In other words, the act of actually saying or writing the phrase ‘I am afraid’ changed the state of fear. Emotions were not simply reports of inner states; they were interactive.

 

Crucially, as I argued in Fear. A Cultural History (2005), emotions such as fear mediate between the individual and the social. They are about power relations. Emotions align individuals with communities.
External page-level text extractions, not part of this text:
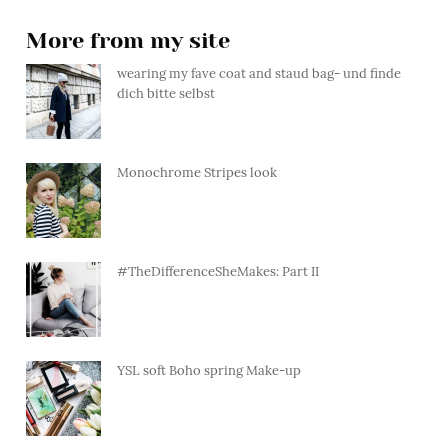
More from my site
wearing my fave coat and staud bag- und finde
dich bitte selbst
Monochrome Stripes look
#TheDifferenceSheMakes: Part II
YSL soft Boho spring Make-up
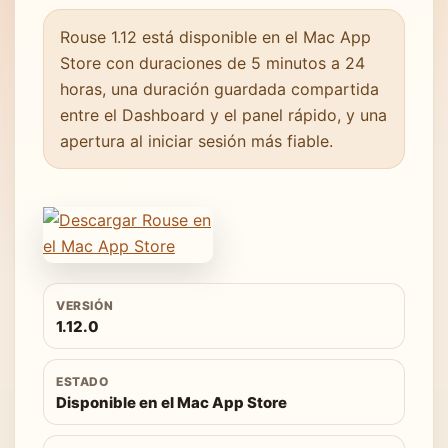
Rouse 1.12 está disponible en el Mac App
Store con duraciones de 5 minutos a 24
horas, una duración guardada compartida
entre el Dashboard y el panel rápido, y una
apertura al iniciar sesión más fiable.
VERSIÓN
1.12.0
ESTADO
Disponible en el Mac App Store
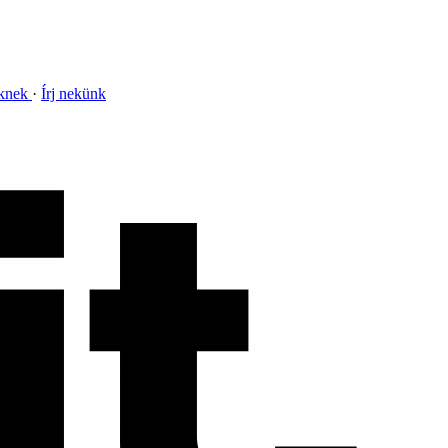
nknek
Írj nekünk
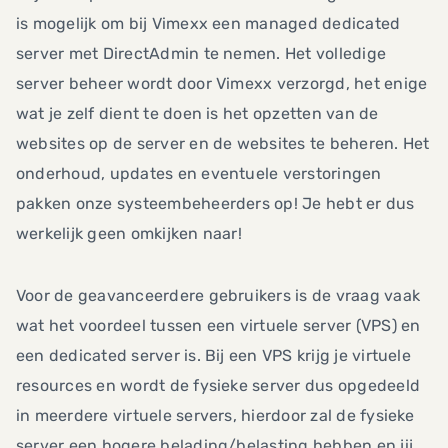
is mogelijk om bij Vimexx een managed dedicated
server met DirectAdmin te nemen. Het volledige
server beheer wordt door Vimexx verzorgd, het enige
wat je zelf dient te doen is het opzetten van de
websites op de server en de websites te beheren. Het
onderhoud, updates en eventuele verstoringen
pakken onze systeembeheerders op! Je hebt er dus
werkelijk geen omkijken naar!
Voor de geavanceerdere gebruikers is de vraag vaak
wat het voordeel tussen een virtuele server (VPS) en
een dedicated server is. Bij een VPS krijg je virtuele
resources en wordt de fysieke server dus opgedeeld
in meerdere virtuele servers, hierdoor zal de fysieke
server een hogere belading/belasting hebben en jij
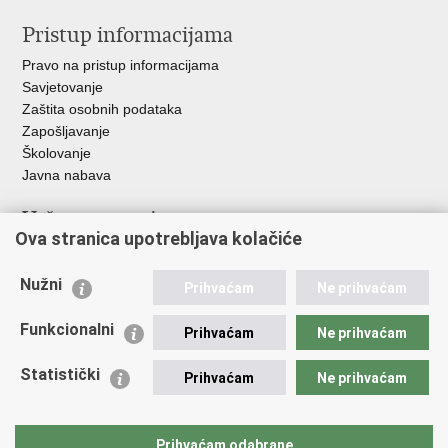
Pristup informacijama
Pravo na pristup informacijama
Savjetovanje
Zaštita osobnih podataka
Zapošljavanje
Školovanje
Javna nabava
Važne poveznice
Ova stranica upotrebljava kolačiće
Ministarstvo unutarnjih poslova
Sindikati
Nužni
Prihvaćam
Ne prihvaćam
Udruge
Dom zdravlja MUP-a
Funkcionalni
Prihvaćam
Ne prihvaćam
Policijska akademija
Muzej policije
Statistički
Prihvaćam
Ne prihvaćam
Zaklada policijske solidarnosti
Centar za forenzična ispitivanja, istraživanja i vještačenja "Ivan
Vučetić"
Prihvaćam odabrane
Policijske uprave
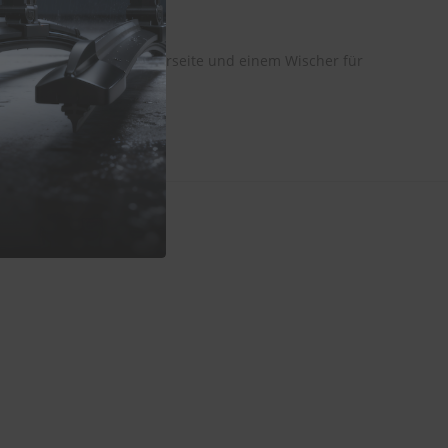
rer:
em Wischer für die Fahrerseite und einem Wischer für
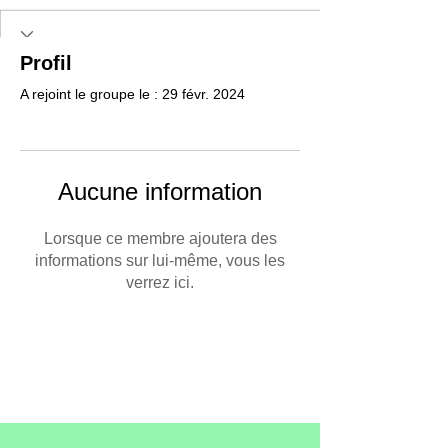
Profil
A rejoint le groupe le : 29 févr. 2024
Aucune information
Lorsque ce membre ajoutera des
informations sur lui-même, vous les
verrez ici.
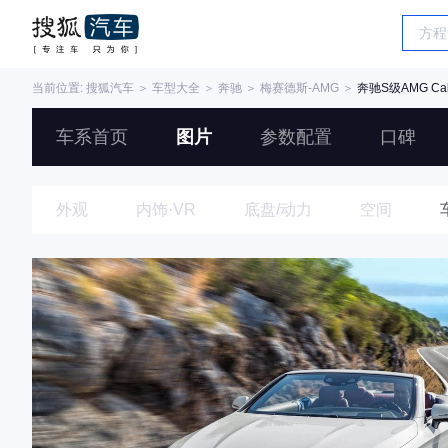
当前位置:
搜狐汽车
＞
车型大全
＞
奔驰
＞
梅赛德斯-AMG
＞
奔驰S级AMG Cabr
车系首页
图片
参数配置
口碑
外观
内饰·VR
底盘/动力
空间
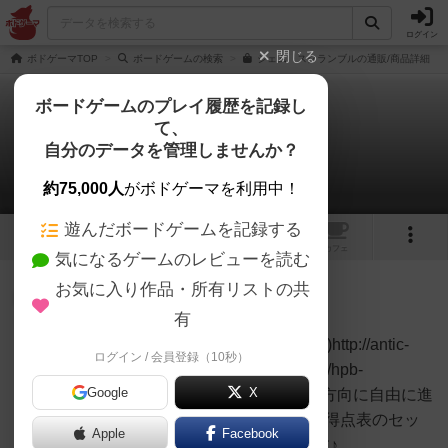
ログイン
閉じる
ボドゲーマTOP
ボードゲームの検索
ジェム スクランブルの通販/商品詳細
ボードゲームのプレイ履歴を記録し
て、
ジェム スクランブル
自分のデータを管理しませんか？
1件のルール/インスト
約75,000人
がボドゲーマを利用中！
遊んだボードゲームを記録する
8
1
3
トップ
画像
動画
レビュー
カフェ
気になるゲームのレビューを読む
お気に入り作品・所有リストの共
たまご
61名
0名
0
有
説明書は公開されています♪(＾＾)http://antic-
ログイン / 会員登録（10秒）
あんちっく
main.com/wp/wp-content/uploads/hpb-
Google
X
media/GemScramble-Rule.pdf６方向に自由に進
み(他プレイヤー飛び越えはＮＧ)得点表のセッ
Apple
Facebook
トの宝石や金を採掘する作品です♪...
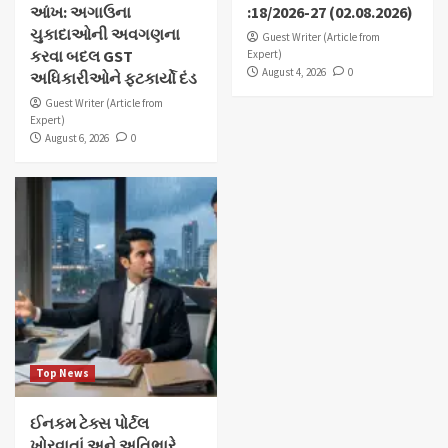
આંખ: અગાઉના
:18/2026-27 (02.08.2026)
ચુકાદાઓની અવગણના
Guest Writer (Article from
કરવા બદલ GST
Expert)
August 4, 2026
0
અધિકારીઓને ફટકાર્યો દંડ
Guest Writer (Article from
Expert)
August 6, 2026
0
Top News
ઈનકમ ટેક્સ પોર્ટલ
ખોરવાતાં અને અતિભારે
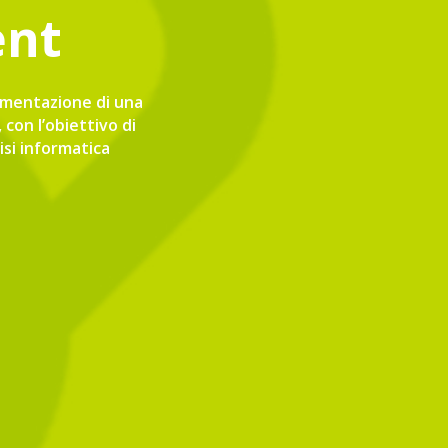
ent
plementazione di una
con l’obiettivo di
isi informatica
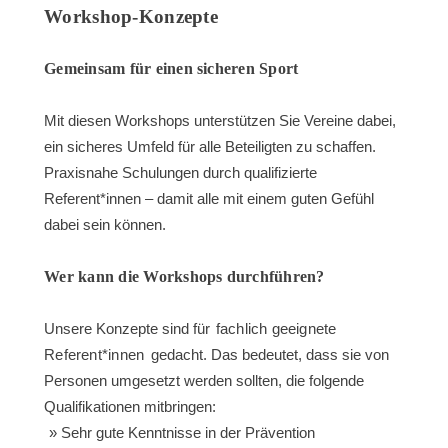
Workshop-Konzepte
Gemeinsam für einen sicheren Sport
Mit diesen Workshops unterstützen Sie Vereine dabei,
ein sicheres Umfeld für alle Beteiligten zu schaffen.
Praxisnahe Schulungen durch qualifizierte
Referent*innen – damit alle mit einem guten Gefühl
dabei sein können.
Wer kann die Workshops durchführen?
Unsere Konzepte sind für
fachlich geeignete
Referent*innen
gedacht. Das bedeutet, dass sie von
Personen umgesetzt werden sollten, die folgende
Qualifikationen mitbringen:
Sehr gute Kenntnisse in der Prävention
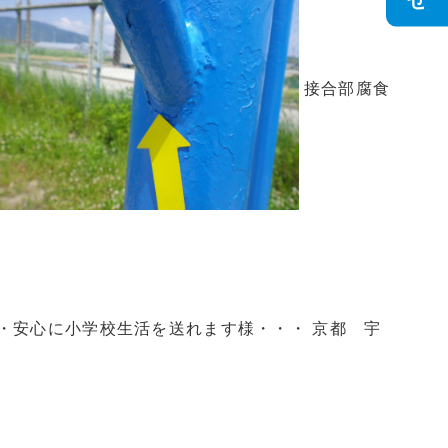
接合部腐食
・安心に小学校生活を送れます様・・・ 京都 宇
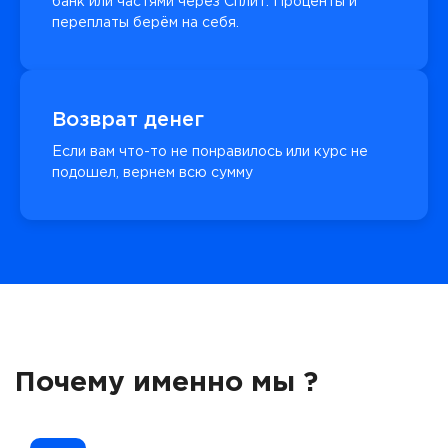
банк или частями через Сплит. Проценты и
переплаты берём на себя.
Возврат денег
Если вам что-то не понравилось или курс не
подошел, вернем всю сумму
Почему именно мы ?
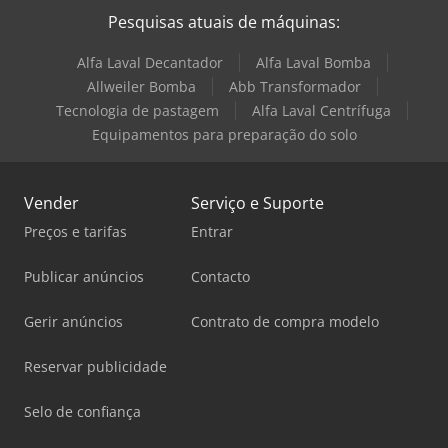
Pesquisas atuais de máquinas:
Alfa Laval Decantador
Alfa Laval Bomba
Allweiler Bomba
Abb Transformador
Tecnologia de pastagem
Alfa Laval Centrífuga
Equipamentos para preparação do solo
Vender
Serviço e Suporte
Preços e tarifas
Entrar
Publicar anúncios
Contacto
Gerir anúncios
Contrato de compra modelo
Reservar publicidade
Selo de confiança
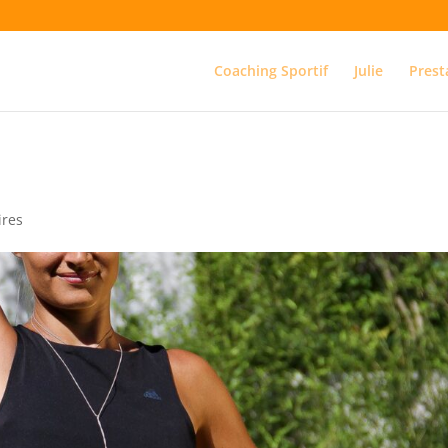
Coaching Sportif
Julie
Prest
ires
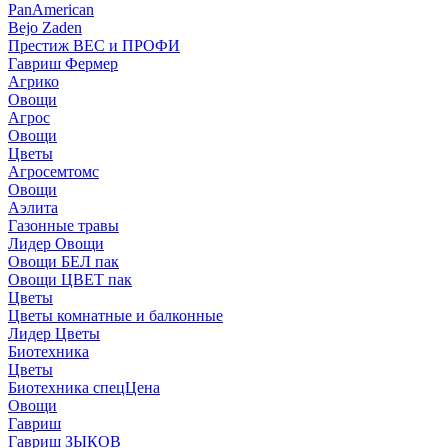
PanAmerican
Bejo Zaden
Престиж ВЕС и ПРОФИ
Гавриш Фермер
Агрико
Овощи
Агрос
Овощи
Цветы
Агросемтомс
Овощи
Аэлита
Газонные травы
Лидер Овощи
Овощи БЕЛ пак
Овощи ЦВЕТ пак
Цветы
Цветы комнатные и балконные
Лидер Цветы
Биотехника
Цветы
Биотехника спецЦена
Овощи
Гавриш
Гавриш ЗЫКОВ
In other words, fear is a form of ‘emotional labour’ that endows ‘objects and others with meaning and power.’ In the process of ‘emotion-work’ (negotiating relationships between individual psychology and social institutions), fear sorts people into positions of social hierarchy. As in Fanny Burney’s account of her mastectomy, Sir Charles Bell’s theological explanation for the superiority of humans over animals, or Charles Darwin’s evolutionary schema, narratives of fear were a form of social enaction. At the level of personal accounts, as much as at the level of scientific treatises, emotions were concerned with the constitution and distribution of power.